Les propositions d’actions de solidarité du peuple iranien en lutte sont aussi une piste à ne pas négliger. La demande de démocratie doit être notre boussole d’actions.

Nous devons, à travers nos contacts avec nos élus et dans une action inter associative, poursuivre notre soutien.

Jean-Luc Boero, Président de la section, le 15 janvier 2023

Soutien de la section LDH aux manifestations du 19 janvier

Notre pays est à la veille d’un mouvement revendicatif puissant qui voit l’ensemble des organisations syndicales unies et déterminées pour refuser un projet de réforme des retraites qui n’a pas l ‘assentiment d’une majorité de la population.

La LDH n’est ni une organisation syndicale, ni un parti politique et ne se positionnera pas sur le bienfondé d’une réforme des retraites

 Pour autant, la LDH s’inquiète de la remise en cause, depuis plusieurs années, de pans entiers des droits sociaux sans qu’un réel débat démocratique puisse avoir lieu.

Que ce soit, hier, des ordonnances pour réformer le Code du travail au détriment des salarié.e.s ou, aujourd’hui, une réforme des retraites qui esquive un véritable débat public en utilisant une procédure législative accélérée (Article 47-1 de la constitution) par la voie d’un Projet de Loi de Financement de la Sécurité Sociale rectificatif (PLFSS).

Il est aussi anormal que soit déjà annoncée la date d’application de la réforme, sans que les objections à ce projet ne soient sérieusement prises en compte.

De telles méthodes ne font que renforcer un sentiment d’injustice et accentuer une crise de confiance qui met en péril notre démocratie.

Cette réforme qui concerne chacun de nous doit donner lieu à un large débat national et nous ne pouvons accepter cette précipitation et cette tentative de passage en force.

La LDH tient à dire  que les retraités ne sont pas qu’un enjeu d’équilibre financier. Les retraités sont aussi producteurs de richesses et de cohésion sociale. Sans eux, le tissu associatif serait bien en difficulté et notre solidarité serait aussi en difficulté au quotidien. Cette valorisation du bénévolat ne doit pas uniquement apparaître dans nos bilans comptables associatifs mais aussi dans celui de notre richesse nationale. 

Le droit au respect des  âges de la vie basé sur une solidarité nationale qui ne vise pas uniquement à contenir les coûts de la protection sociale mais qui  doit repenser son financement en élargissant ses recettes serait un chemin bien plus juste que d’essorer encore plus les travailleurs.

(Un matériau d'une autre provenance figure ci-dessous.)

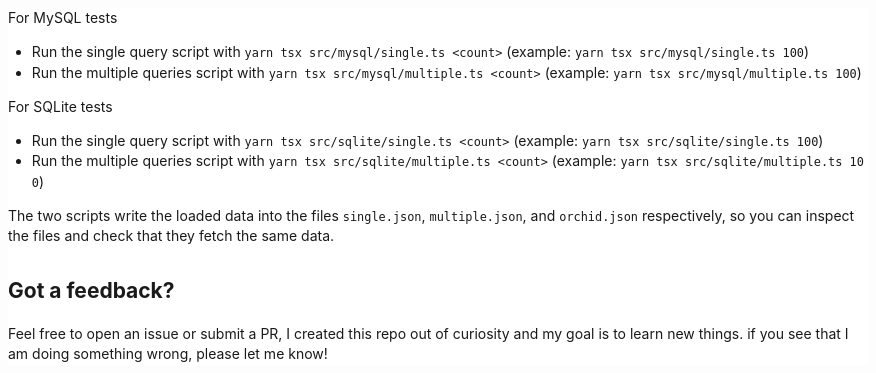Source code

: For MySQL tests
- Run the single query script with `yarn tsx src/mysql/single.ts <count>` (example: `yarn tsx src/mysql/single.ts 100`)
- Run the multiple queries script with `yarn tsx src/mysql/multiple.ts <count>` (example: `yarn tsx src/mysql/multiple.ts 100`)

For SQLite tests
- Run the single query script with `yarn tsx src/sqlite/single.ts <count>` (example: `yarn tsx src/sqlite/single.ts 100`)
- Run the multiple queries script with `yarn tsx src/sqlite/multiple.ts <count>` (example: `yarn tsx src/sqlite/multiple.ts 100`)

The two scripts write the loaded data into the files `single.json`, `multiple.json`, and `orchid.json` respectively, so you can inspect the files and check that they fetch the same data.

## Got a feedback?

Feel free to open an issue or submit a PR, I created this repo out of curiosity and my goal is to learn new things. if you see that I am doing something wrong, please let me know!
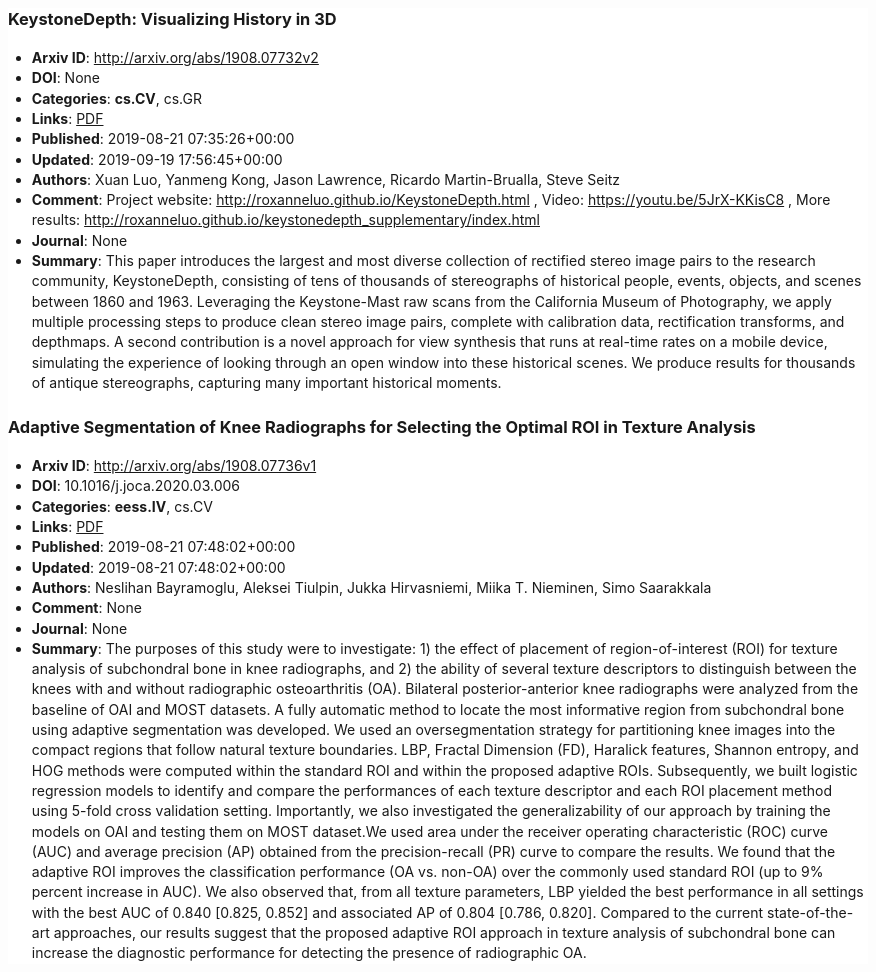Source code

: 

### KeystoneDepth: Visualizing History in 3D
- **Arxiv ID**: http://arxiv.org/abs/1908.07732v2
- **DOI**: None
- **Categories**: **cs.CV**, cs.GR
- **Links**: [PDF](http://arxiv.org/pdf/1908.07732v2)
- **Published**: 2019-08-21 07:35:26+00:00
- **Updated**: 2019-09-19 17:56:45+00:00
- **Authors**: Xuan Luo, Yanmeng Kong, Jason Lawrence, Ricardo Martin-Brualla, Steve Seitz
- **Comment**: Project website: http://roxanneluo.github.io/KeystoneDepth.html ,
  Video: https://youtu.be/5JrX-KKisC8 , More results:
  http://roxanneluo.github.io/keystonedepth_supplementary/index.html
- **Journal**: None
- **Summary**: This paper introduces the largest and most diverse collection of rectified stereo image pairs to the research community, KeystoneDepth, consisting of tens of thousands of stereographs of historical people, events, objects, and scenes between 1860 and 1963. Leveraging the Keystone-Mast raw scans from the California Museum of Photography, we apply multiple processing steps to produce clean stereo image pairs, complete with calibration data, rectification transforms, and depthmaps. A second contribution is a novel approach for view synthesis that runs at real-time rates on a mobile device, simulating the experience of looking through an open window into these historical scenes. We produce results for thousands of antique stereographs, capturing many important historical moments.



### Adaptive Segmentation of Knee Radiographs for Selecting the Optimal ROI in Texture Analysis
- **Arxiv ID**: http://arxiv.org/abs/1908.07736v1
- **DOI**: 10.1016/j.joca.2020.03.006
- **Categories**: **eess.IV**, cs.CV
- **Links**: [PDF](http://arxiv.org/pdf/1908.07736v1)
- **Published**: 2019-08-21 07:48:02+00:00
- **Updated**: 2019-08-21 07:48:02+00:00
- **Authors**: Neslihan Bayramoglu, Aleksei Tiulpin, Jukka Hirvasniemi, Miika T. Nieminen, Simo Saarakkala
- **Comment**: None
- **Journal**: None
- **Summary**: The purposes of this study were to investigate: 1) the effect of placement of region-of-interest (ROI) for texture analysis of subchondral bone in knee radiographs, and 2) the ability of several texture descriptors to distinguish between the knees with and without radiographic osteoarthritis (OA). Bilateral posterior-anterior knee radiographs were analyzed from the baseline of OAI and MOST datasets. A fully automatic method to locate the most informative region from subchondral bone using adaptive segmentation was developed. We used an oversegmentation strategy for partitioning knee images into the compact regions that follow natural texture boundaries. LBP, Fractal Dimension (FD), Haralick features, Shannon entropy, and HOG methods were computed within the standard ROI and within the proposed adaptive ROIs. Subsequently, we built logistic regression models to identify and compare the performances of each texture descriptor and each ROI placement method using 5-fold cross validation setting. Importantly, we also investigated the generalizability of our approach by training the models on OAI and testing them on MOST dataset.We used area under the receiver operating characteristic (ROC) curve (AUC) and average precision (AP) obtained from the precision-recall (PR) curve to compare the results. We found that the adaptive ROI improves the classification performance (OA vs. non-OA) over the commonly used standard ROI (up to 9% percent increase in AUC). We also observed that, from all texture parameters, LBP yielded the best performance in all settings with the best AUC of 0.840 [0.825, 0.852] and associated AP of 0.804 [0.786, 0.820]. Compared to the current state-of-the-art approaches, our results suggest that the proposed adaptive ROI approach in texture analysis of subchondral bone can increase the diagnostic performance for detecting the presence of radiographic OA.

Face à l’urgence sociale et à l’urgence démocratique, la Ligue des droits de l’Homme rappelle que toute évolution des droits sociaux doit amener plus de justice sociale et être conduite en respectant réellement le dialogue social.

La LDH réaffirme que face aux périls qui la menacent, la démocratie a tout à gagner à une mise en débats exigeante des voies et moyens de la justice et de l’égalité.

C’est pourquoi la LDH Saint-Nazaire, Estuaire, Presqu’île soutient l’intersyndicale et appelle à une très marge mobilisation le jeudi 19 janvier à 10h place de l’Amérique Latine.